To determine which of the given compounds will readily react with dilute $$\mathrm{NaOH}$$, we need to understand the chemical reactivity of these compounds towards bases like sodium hydroxide ($$\mathrm{NaOH}$$).

Here's a brief overview of each compound's reactivity towards $$\mathrm{NaOH}$$:

• Option A: $$\mathrm{C}_6 \mathrm{H}_5 \mathrm{CH}_2 \mathrm{OH}$$ (Benzyl Alcohol)

  The presence of a benzyl group (a phenyl group attached to a CH₂ group) adjacent to the hydroxyl group can somewhat increase the acidity of the hydroxyl hydrogen. However, benzyl alcohol is still not significantly acidic to react vigorously with a weak base like dilute $$\mathrm{NaOH}$$. Nonetheless, under certain conditions, it might undergo reactions, but not as readily as an acidic hydrogen-containing compound would.



• Option B: $$\mathrm{C}_2 \mathrm{H}_5 \mathrm{OH}$$ (Ethanol)

  Ethanol is a simple alcohol with no acidic hydrogen atoms that would react with $$\mathrm{NaOH}$$. The hydroxyl group in ethanol is not sufficiently acidic to deprotonate in the presence of a base like $$\mathrm{NaOH}$$, making it unreactive in this context.



• Option C: $$\mathrm{C}_6 \mathrm{H}_5 \mathrm{OH}$$ (Phenol)

  Phenol contains a hydroxyl group directly attached to an aromatic ring. This structural feature significantly increases the acidity of the hydroxyl hydrogen compared to alcohols. The reason behind this is the stabilization of the phenoxide ion (the conjugate base) through resonance within the aromatic ring. As a result, phenol can react with a weak base like $$\mathrm{NaOH}$$ to form sodium phenoxide and water. $$\mathrm{C}_6 \mathrm{H}_5 \mathrm{OH} + \mathrm{NaOH} \rightarrow \mathrm{C}_6 \mathrm{H}_5 \mathrm{O}^- \mathrm{Na}^+ + \mathrm{H}_2\mathrm{O}$$



• Option D: $$\left(\mathrm{CH}_3\right)_3 \mathrm{COH}$$ (tert-Butyl Alcohol)

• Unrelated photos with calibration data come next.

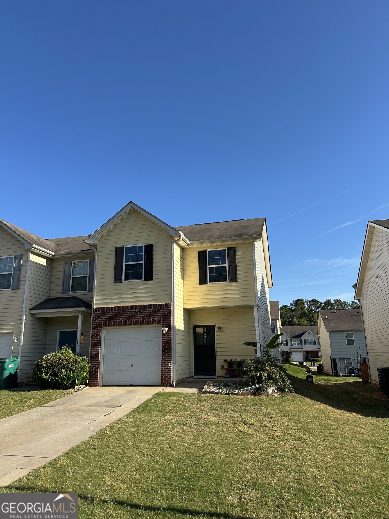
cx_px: 194
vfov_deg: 71.6
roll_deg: +0.4
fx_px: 360
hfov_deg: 56.8
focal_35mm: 24
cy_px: 260
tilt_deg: +14.7
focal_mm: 6.86
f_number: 1.78
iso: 80
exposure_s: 1/2882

  tert-Butyl alcohol, being a tertiary alcohol, does not have a hydrogen atom on the carbon bearing the hydroxyl group that is acidic enough to react with $$\mathrm{NaOH}$$. Tertiary alcohols, in general, are resistant to deprotonation because of the steric hindrance around the hydroxyl group and the lack of an easily removable hydrogen atom connected to the carbon with the -OH group.

Given the choices, the correct answer is Option C: $$\mathrm{C}_6 \mathrm{H}_5 \mathrm{OH}$$ (Phenol), as it will readily react with dilute $$\mathrm{NaOH}$$ due to the increased acidity of its hydroxyl group caused by the resonance stability of the phenoxide ion formed in the reaction.